[Supplied records Boundary: Start]
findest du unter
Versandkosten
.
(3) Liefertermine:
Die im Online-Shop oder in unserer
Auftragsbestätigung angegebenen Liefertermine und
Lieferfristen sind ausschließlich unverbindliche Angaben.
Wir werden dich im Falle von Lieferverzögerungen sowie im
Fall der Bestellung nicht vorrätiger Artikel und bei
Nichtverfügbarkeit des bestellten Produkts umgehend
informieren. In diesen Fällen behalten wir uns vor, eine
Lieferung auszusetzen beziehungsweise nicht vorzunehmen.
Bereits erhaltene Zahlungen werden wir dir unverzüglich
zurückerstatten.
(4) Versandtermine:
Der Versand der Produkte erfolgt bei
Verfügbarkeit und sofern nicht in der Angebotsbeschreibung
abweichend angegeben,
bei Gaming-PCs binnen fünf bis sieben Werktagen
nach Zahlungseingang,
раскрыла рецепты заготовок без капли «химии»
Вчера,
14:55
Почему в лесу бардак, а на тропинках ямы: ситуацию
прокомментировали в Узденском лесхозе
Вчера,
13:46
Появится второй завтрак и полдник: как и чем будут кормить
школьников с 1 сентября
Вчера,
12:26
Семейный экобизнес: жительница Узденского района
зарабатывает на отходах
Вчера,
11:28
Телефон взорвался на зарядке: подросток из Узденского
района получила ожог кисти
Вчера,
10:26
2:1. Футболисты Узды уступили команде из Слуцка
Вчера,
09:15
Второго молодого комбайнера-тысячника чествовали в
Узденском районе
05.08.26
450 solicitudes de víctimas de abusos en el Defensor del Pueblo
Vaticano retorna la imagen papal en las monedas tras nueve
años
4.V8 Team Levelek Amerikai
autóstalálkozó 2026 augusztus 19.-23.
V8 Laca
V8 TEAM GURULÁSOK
[Supplied records Boundary: End]
Task to complete
So that no detail is lost, give every line of the data again exactly.

Solution
findest du unter
Versandkosten
.
(3) Liefertermine:
Die im Online-Shop oder in unserer
Auftragsbestätigung angegebenen Liefertermine und
Lieferfristen sind ausschließlich unverbindliche Angaben.
Wir werden dich im Falle von Lieferverzögerungen sowie im
Fall der Bestellung nicht vorrätiger Artikel und bei
Nichtverfügbarkeit des bestellten Produkts umgehend
informieren. In diesen Fällen behalten wir uns vor, eine
Lieferung auszusetzen beziehungsweise nicht vorzunehmen.
Bereits erhaltene Zahlungen werden wir dir unverzüglich
zurückerstatten.
(4) Versandtermine:
Der Versand der Produkte erfolgt bei
Verfügbarkeit und sofern nicht in der Angebotsbeschreibung
abweichend angegeben,
bei Gaming-PCs binnen fünf bis sieben Werktagen
nach Zahlungseingang,
раскрыла рецепты заготовок без капли «химии»
Вчера,
14:55
Почему в лесу бардак, а на тропинках ямы: ситуацию
прокомментировали в Узденском лесхозе
Вчера,
13:46
Появится второй завтрак и полдник: как и чем будут кормить
школьников с 1 сентября
Вчера,
12:26
Семейный экобизнес: жительница Узденского района
зарабатывает на отходах
Вчера,
11:28
Телефон взорвался на зарядке: подросток из Узденского
района получила ожог кисти
Вчера,
10:26
2:1. Футболисты Узды уступили команде из Слуцка
Вчера,
09:15
Второго молодого комбайнера-тысячника чествовали в
Узденском районе
05.08.26
450 solicitudes de víctimas de abusos en el Defensor del Pueblo
Vaticano retorna la imagen papal en las monedas tras nueve
años
4.V8 Team Levelek Amerikai
autóstalálkozó 2026 augusztus 19.-23.
V8 Laca
V8 TEAM GURULÁSOK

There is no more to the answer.